C)Les taxes affectées sont encore trop nombreuses et globalement trop lourdes

Selon le rapport sur les voies et moyens annexé au projet de loi de finances pour 2018, le produit des taxes affectées a atteint 249,5 Md€ en 2016, dont 173,8 Md€ pour les administrations de sécurité sociale et 46,3 Md€ pour les collectivités locales et leurs groupements.

Sur les 29,4 Md€ de taxes affectées à des organismes autres que les administrations sociales et les collectivités locales ou leurs groupements en 2016, figurent 13,1 Md€ affectés aux organismes divers d’administration centrale (4,9 Md€ pour les opérateurs de l’Etat et 8,2 Md€ pour les organismes contrôlés par l’Etat sans en être des opérateurs), 4,4 Md€ à des organismes publics locaux autres que les collectivités locales et leurs groupements (chambres consulaires…) et 11,9 Md€ à des entités classées hors des administrations publiques, notamment les organismes de collecte des taxes affectées à l’apprentissage ou à la formation professionnelle (7,5 Md€).
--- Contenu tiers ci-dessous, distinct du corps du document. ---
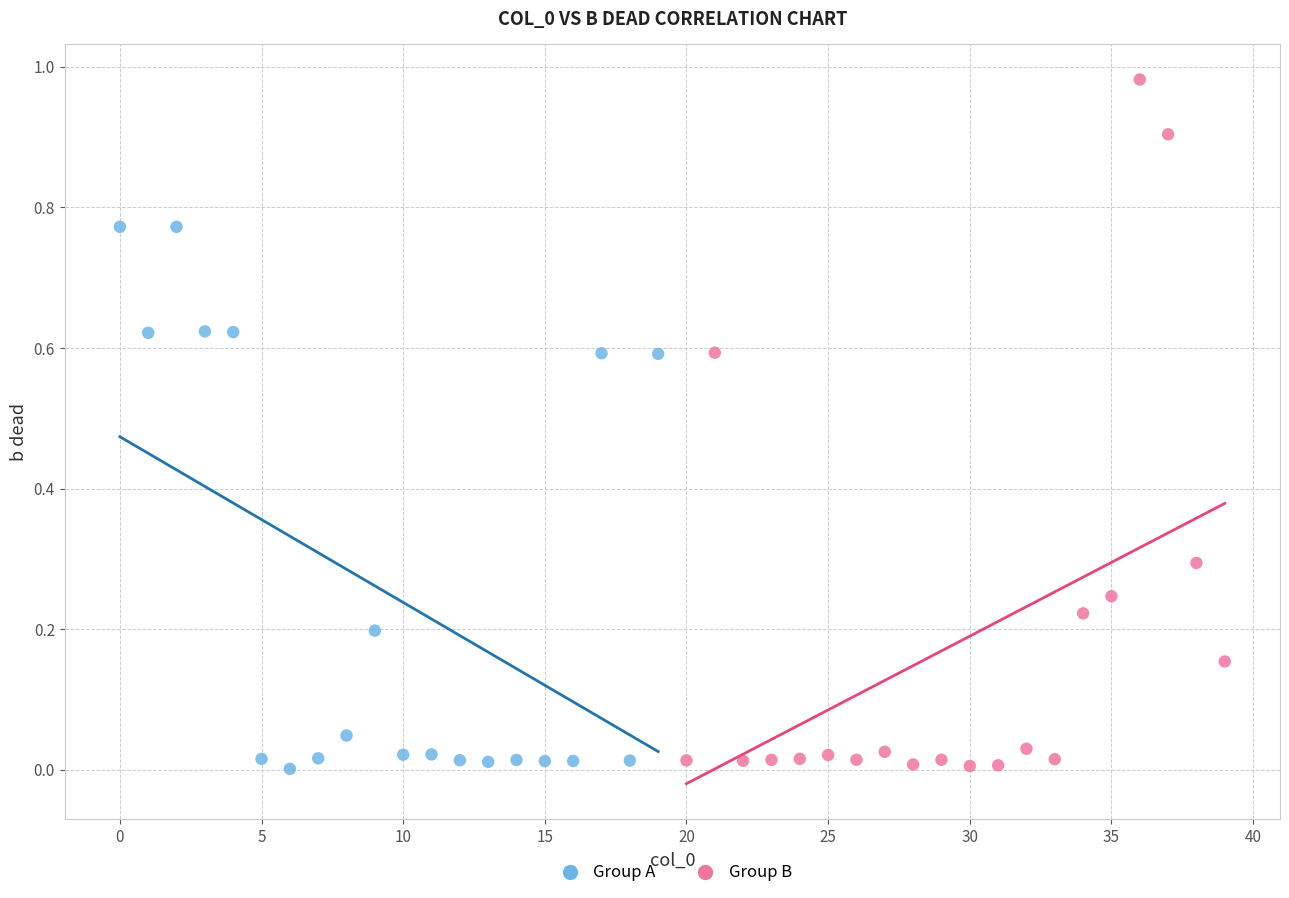

What are all the series names shown in the legend?

Group A, Group B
Pour une raison inexpliquée, le montant du versement transports est « non disponible » dans ce rapport et non compris dans les totaux précédents. Si la prévision pour 2016 indiquée dans le PLF 2017 est reprise (7,4 Md€), les taxes affectées à des organismes autres que les collectivités locales ou leurs groupements et les administrations de sécurité sociale se sont élevées à 36,8 Md€ en 2016, dont 11,8 Md€ pour les organismes locaux autres que les collectivités locales et leurs groupements.

Le rapport annexé au PLF 2018 recense environ 70 taxes affectées à des opérateurs de l’Etat, 20 affectées à d’autres organismes divers d’administration centrale (ODAC), 10 affectées à des organismes locaux autres que les collectivités locales et leurs groupements et 45 affectées à des organismes classés hors des administrations publiques, soit un total d’environ 145[2]. Une dizaine d’entre elles avaient un rendement inférieur à 500 000 € en 2016.

S’inspirant des conclusions du rapport du CPO, la loi de programmation des finances publiques pour les années 2018 à 2022 exclut l’affectation de taxes à des tiers autres que les collectivités locales ou leurs groupements et les organismes de sécurité sociale à l’exception de celles qui « présentent une logique de quasi redevance », de celles qui correspondent à la mutualisation d’activités au sein d’un secteur d’activité et des contributions à des fonds d’indemnisation ou d’assurance.

Ces exceptions au principe d’universalité ne sont pas très convaincantes et le rapport annexé au projet de loi de finances ne précise d’ailleurs pas pourquoi les taxes qui restent affectées relèvent de quasi-redevances ou financent la mise en commun d’actions au sein d’un secteur d’activité plutôt que des subventions.

En effet, la notion de quasi-redevance est floue : soit la contribution visée correspond à un service rendu au redevable que celui-ci est libre de payer ou non et c’est une redevance, soit elle ne correspond à aucun service individualisable ou revêt un caractère obligatoire et c’est une taxe. Si des activités doivent être mises en commun au sein d’un même secteur d’activité parce qu’elles ont des effets externes positifs, elles doivent être financées par des subventions de l’Etat mais pas nécessairement par des taxes affectées.

Il conviendrait donc de continuer à budgétiser les taxes actuellement affectées et, surtout, de ne pas en créer de nouvelles.

 

[1] Mais en y incluant les taxes affectées à des budgets annexes ou comptes spéciaux au sein du budget de l’Etat.

[2] Ces comptages sont approximatifs car le rapport annexé au PLF classe les taxes par organismes bénéficiaires et certaines taxes sont affectées à deux organismes ou plus.